═════ TEXT SEGMENT
Dufour and coworkers showed that CMV accumulated in external but not internal
phloem in the petiole of the inoculated leaf and the lower stem of the
resistant genotype. Derrick & Barke evaluated potato lines resistant to Potato
leafroll virus (PLRV) and showed that the resistance was associated with an
exclusion of virus from external phloem bundles, whereas virus occurred in both
internal and external phloem in the susceptible line. Again, the identity of
these genes in the host and their role in viral infection are unknown.
Relatively few dominant genes are known for resistance to systemic movement of
plant viruses.
The
Arabidopsis RTM system is one exception. Many A. thaliana ecotypes
support TEV replication and cell-to-cell movement in inoculated leaves but do
not allow systemic movement. The loci RTM1, RTM2, and RTM3 are
required for restriction of long-distance movement of TEV. Resistance mediated
by the RTM genes is specific to TEV and does not involve a
hypersensitive response or induction of SAR. RTM1 and RTM2 were
isolated by map-based cloning. The deduced RTM1 protein is similar to the Artocarpus
integrifolia lectin, jacalin. Jacalin belongs to a family of proteins with
members that are implicated in defense against insects and fungi. The deduced
RTM2 protein contains several domains including an N-terminal region with
similarity to plant small heat shock proteins. Both these genes are expressed
in phloem, specifically SEs, but the mechanism by which TEV movement in this
system is restricted is not understood.
══════════
═════ DATASET CONTENT
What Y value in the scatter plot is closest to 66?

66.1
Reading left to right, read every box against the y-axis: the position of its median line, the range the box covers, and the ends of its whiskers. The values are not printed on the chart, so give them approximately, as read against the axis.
══════════
§ WHAT TO DO:
1. Render this sentence from the passage on resistance to plant virus movement into Spanish: "Relatively few dominant genes are known for resistance to systemic movement of plant viruses."
2. Resume the passage on resistance to plant virus movement, picking up after its final sentence.
The listing comes from a separate source.

§ EXERCISE RESULTS:
1. Se conocen relativamente pocos genes dominantes de resistencia al movimiento sistémico de los virus vegetales.

2.
The
study of plant resistance genes (R
genes), namely, plant genes in which genetic variability occurs that alters the
plant’s suitability as a host, also raises many fundamental questions regarding
the molecular, biochemical, cellular, and physiological mechanisms involved in
the plant-virus interaction and the evolution of these interactions in natural
and agricultural ecosystems. Over the past decade, the cloning and analysis of
numerous plant R genes have stimulated attempts to develop unifying theories
about mechanisms of resistance and susceptibility, and coevolution of plant
pathogens and their hosts. The focus has been mainly on monogenic dominant
resistance to fungal and bacterial pathogens; however, there is clear evidence
that common mechanisms can be involved in virus resistance. Considerable
progress is evident in the areas of R gene structure, identification of
molecular interactions important in plant viral infection, and elucidation of
mechanisms of resistance and viral evolution since the last Annual Review of
plant virus resistance genes was published in 1990 (64). For this review, we
emphasize the current status of R genes that have been characterized at a
molecular level, possible connections to down-stream host responses, and
factors that may influence durability of resistance in agricultural ecosystems.